The expected output is a copy of every line in the records with the string "mięsa".

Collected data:
↓↓↓
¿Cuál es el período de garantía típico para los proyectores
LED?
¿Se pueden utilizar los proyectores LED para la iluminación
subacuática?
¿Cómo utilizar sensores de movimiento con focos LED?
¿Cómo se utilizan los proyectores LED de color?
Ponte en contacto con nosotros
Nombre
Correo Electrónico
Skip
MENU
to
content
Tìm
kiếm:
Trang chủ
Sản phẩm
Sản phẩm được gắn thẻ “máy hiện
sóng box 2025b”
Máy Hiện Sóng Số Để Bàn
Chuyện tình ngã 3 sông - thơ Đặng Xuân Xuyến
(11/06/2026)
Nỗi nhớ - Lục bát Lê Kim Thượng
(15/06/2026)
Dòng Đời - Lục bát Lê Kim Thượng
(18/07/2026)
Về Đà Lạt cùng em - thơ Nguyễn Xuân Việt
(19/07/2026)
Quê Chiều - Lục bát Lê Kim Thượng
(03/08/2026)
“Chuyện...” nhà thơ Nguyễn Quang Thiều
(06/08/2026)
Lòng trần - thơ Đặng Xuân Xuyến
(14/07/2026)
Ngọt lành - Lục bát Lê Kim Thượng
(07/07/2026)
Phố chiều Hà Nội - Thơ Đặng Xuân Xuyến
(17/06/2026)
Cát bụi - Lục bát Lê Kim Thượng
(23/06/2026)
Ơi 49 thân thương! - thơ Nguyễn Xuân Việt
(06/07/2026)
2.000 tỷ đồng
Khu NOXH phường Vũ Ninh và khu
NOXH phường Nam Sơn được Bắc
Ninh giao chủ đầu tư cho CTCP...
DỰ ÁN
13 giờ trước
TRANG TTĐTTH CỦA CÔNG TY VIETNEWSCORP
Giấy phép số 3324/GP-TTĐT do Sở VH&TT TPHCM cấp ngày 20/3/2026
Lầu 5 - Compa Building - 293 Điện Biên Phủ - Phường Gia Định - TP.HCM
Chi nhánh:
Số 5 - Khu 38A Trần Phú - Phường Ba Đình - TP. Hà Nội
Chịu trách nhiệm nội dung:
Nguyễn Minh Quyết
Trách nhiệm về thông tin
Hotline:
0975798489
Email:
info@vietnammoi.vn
↑↑↑
↓↓↓
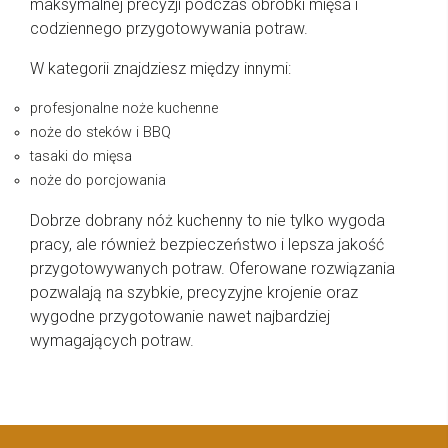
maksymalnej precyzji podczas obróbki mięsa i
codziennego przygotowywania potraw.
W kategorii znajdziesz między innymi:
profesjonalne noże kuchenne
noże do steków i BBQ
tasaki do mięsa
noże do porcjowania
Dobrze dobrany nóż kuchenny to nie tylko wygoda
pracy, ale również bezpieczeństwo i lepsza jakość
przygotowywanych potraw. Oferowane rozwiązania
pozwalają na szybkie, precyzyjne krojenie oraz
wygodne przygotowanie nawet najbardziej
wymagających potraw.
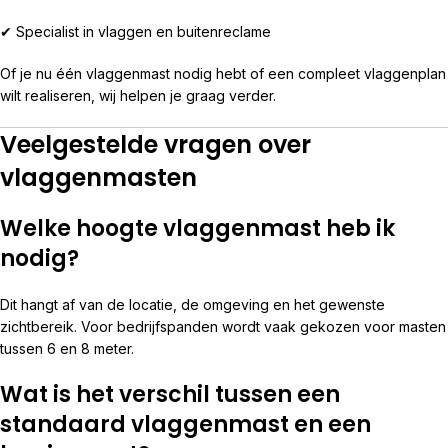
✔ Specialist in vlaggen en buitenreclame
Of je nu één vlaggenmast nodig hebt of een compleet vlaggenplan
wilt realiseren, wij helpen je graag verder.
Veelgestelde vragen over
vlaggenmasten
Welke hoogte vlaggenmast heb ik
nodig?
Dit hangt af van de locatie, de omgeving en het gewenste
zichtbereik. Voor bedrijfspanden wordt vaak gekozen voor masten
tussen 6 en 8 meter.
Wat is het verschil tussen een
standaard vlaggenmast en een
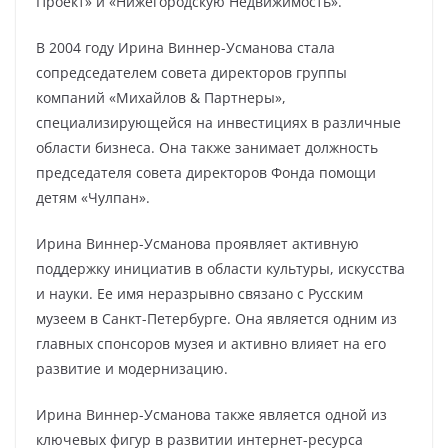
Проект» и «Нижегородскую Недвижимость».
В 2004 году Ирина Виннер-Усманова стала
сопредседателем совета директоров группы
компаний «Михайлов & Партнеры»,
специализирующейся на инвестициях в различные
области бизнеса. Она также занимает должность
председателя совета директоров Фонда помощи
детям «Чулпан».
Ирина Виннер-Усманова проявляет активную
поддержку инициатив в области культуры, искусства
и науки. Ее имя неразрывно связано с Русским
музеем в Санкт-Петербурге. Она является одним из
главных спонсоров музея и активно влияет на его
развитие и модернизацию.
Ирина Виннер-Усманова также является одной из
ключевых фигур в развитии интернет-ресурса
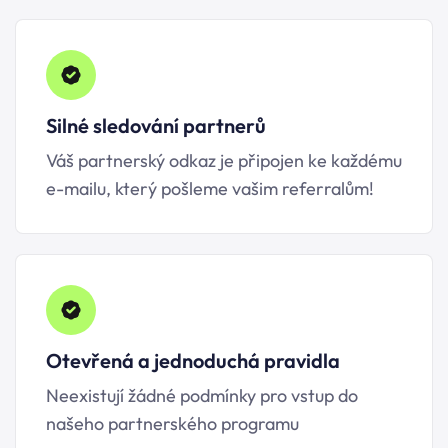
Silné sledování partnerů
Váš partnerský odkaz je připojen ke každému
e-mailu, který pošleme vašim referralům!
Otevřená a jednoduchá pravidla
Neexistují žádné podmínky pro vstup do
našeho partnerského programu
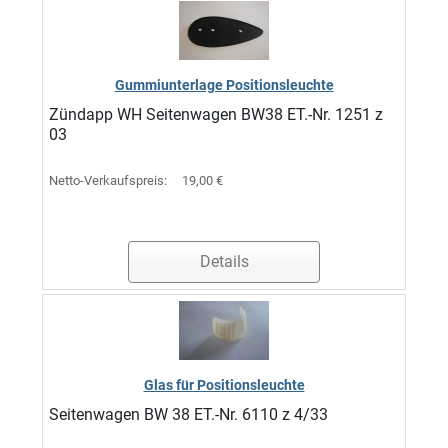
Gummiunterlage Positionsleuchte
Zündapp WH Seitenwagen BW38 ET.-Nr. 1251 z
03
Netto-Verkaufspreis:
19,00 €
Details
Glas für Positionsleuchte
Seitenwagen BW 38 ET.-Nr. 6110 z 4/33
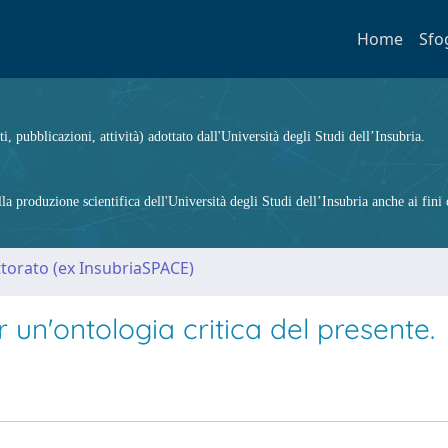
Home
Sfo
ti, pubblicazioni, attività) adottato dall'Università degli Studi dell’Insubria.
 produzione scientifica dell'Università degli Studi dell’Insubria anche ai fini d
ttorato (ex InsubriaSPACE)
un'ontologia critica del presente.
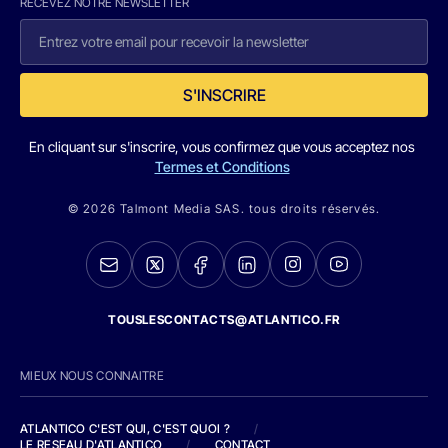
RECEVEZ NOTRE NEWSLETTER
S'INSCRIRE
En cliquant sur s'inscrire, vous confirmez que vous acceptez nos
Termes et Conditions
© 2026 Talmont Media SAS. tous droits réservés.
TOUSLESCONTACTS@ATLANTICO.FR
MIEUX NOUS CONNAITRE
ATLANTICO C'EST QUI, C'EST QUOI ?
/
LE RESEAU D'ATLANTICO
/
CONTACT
↑↑↑
TASK RESPONSE:
maksymalnej precyzji podczas obróbki mięsa i
tasaki do mięsa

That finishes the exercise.